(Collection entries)

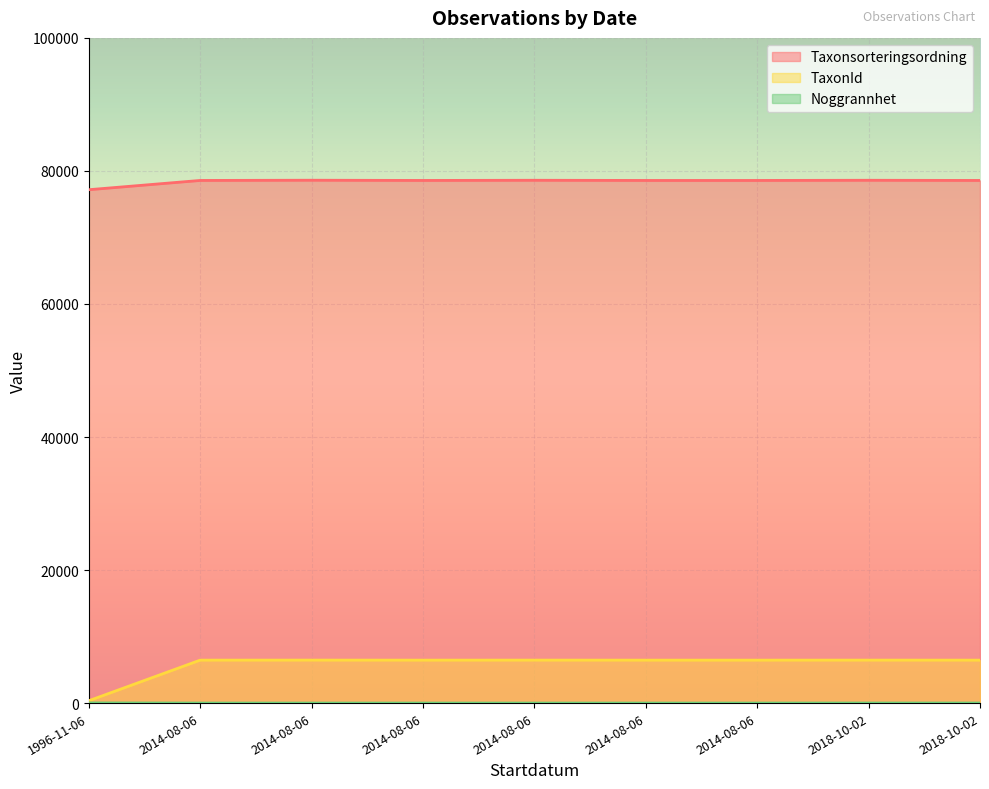

Reading left to right, list all the values displayed in this chart.

Taxonsorteringsordning: 1996-11-06=77177	2014-08-06=78569	2014-08-06=78603	2014-08-06=78569	2014-08-06=78596	2014-08-06=78569	2014-08-06=78569	2018-10-02=78596	2018-10-02=78569
TaxonId: 1996-11-06=353	2014-08-06=6458	2014-08-06=6464	2014-08-06=6458	2014-08-06=6462	2014-08-06=6458	2014-08-06=6458	2018-10-02=6462	2018-10-02=6458
Noggrannhet: 1996-11-06=25	2014-08-06=5	2014-08-06=5	2014-08-06=5	2014-08-06=5	2014-08-06=5	2014-08-06=5	2018-10-02=10	2018-10-02=10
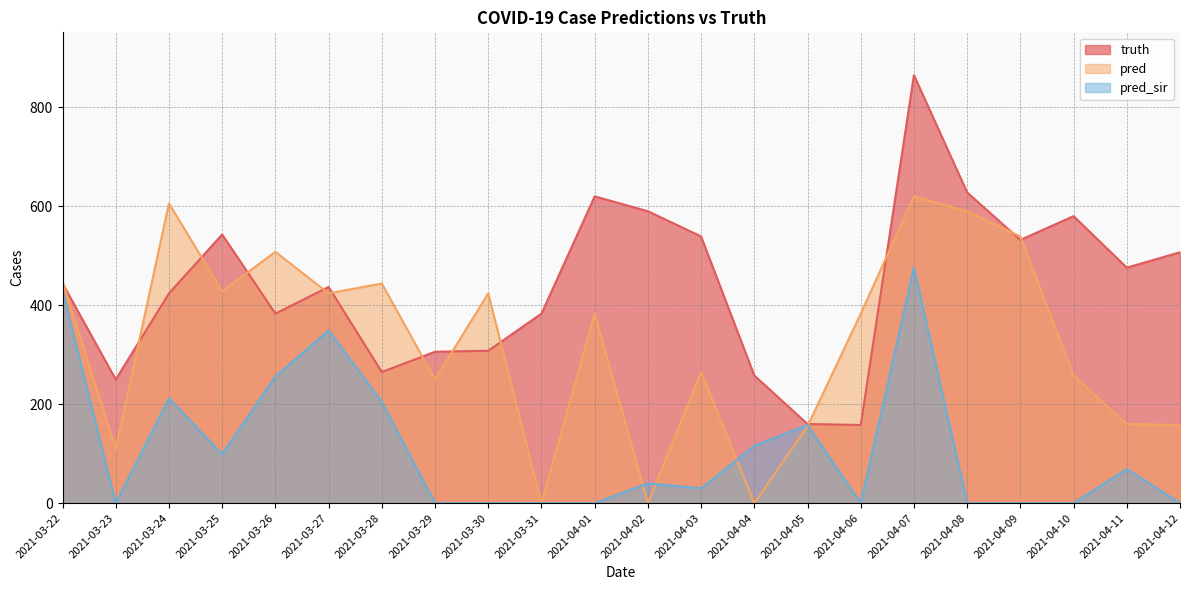

Reading right to left, extract all data points from this chart.

truth: 507.0	476.0	580.0	532.0	628.0	865.0	158.0	160.0	258.0	539.0	590.0	620.0	383.0	308.0	306.0	265.0	437.0	383.0	543.0	424.0	250.0	444.0
pred: 158.0	160.0	258.0	539.0	590.0	620.0	383.0	155.5	0.0	265.0	0.0	383.0	0.0	424.0	250.0	444.0	424.0	508.0	428.0	606.0	110.0	448.2
pred_sir: 0.0	69.0	0.0	0.0	0.0	476.0	0.0	157.9	116.0	30.0	40.0	0.0	0.0	0.0	0.0	205.0	349.0	256.0	99.0	212.0	0.0	429.8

-- Task --
Copy every line above word for word, leaving out the pictures.

-- Answer to this problem --
Reading left to right, list all the values displayed in this chart.

Taxonsorteringsordning: 1996-11-06=77177	2014-08-06=78569	2014-08-06=78603	2014-08-06=78569	2014-08-06=78596	2014-08-06=78569	2014-08-06=78569	2018-10-02=78596	2018-10-02=78569
TaxonId: 1996-11-06=353	2014-08-06=6458	2014-08-06=6464	2014-08-06=6458	2014-08-06=6462	2014-08-06=6458	2014-08-06=6458	2018-10-02=6462	2018-10-02=6458
Noggrannhet: 1996-11-06=25	2014-08-06=5	2014-08-06=5	2014-08-06=5	2014-08-06=5	2014-08-06=5	2014-08-06=5	2018-10-02=10	2018-10-02=10

Reading right to left, extract all data points from this chart.

truth: 507.0	476.0	580.0	532.0	628.0	865.0	158.0	160.0	258.0	539.0	590.0	620.0	383.0	308.0	306.0	265.0	437.0	383.0	543.0	424.0	250.0	444.0
pred: 158.0	160.0	258.0	539.0	590.0	620.0	383.0	155.5	0.0	265.0	0.0	383.0	0.0	424.0	250.0	444.0	424.0	508.0	428.0	606.0	110.0	448.2
pred_sir: 0.0	69.0	0.0	0.0	0.0	476.0	0.0	157.9	116.0	30.0	40.0	0.0	0.0	0.0	0.0	205.0	349.0	256.0	99.0	212.0	0.0	429.8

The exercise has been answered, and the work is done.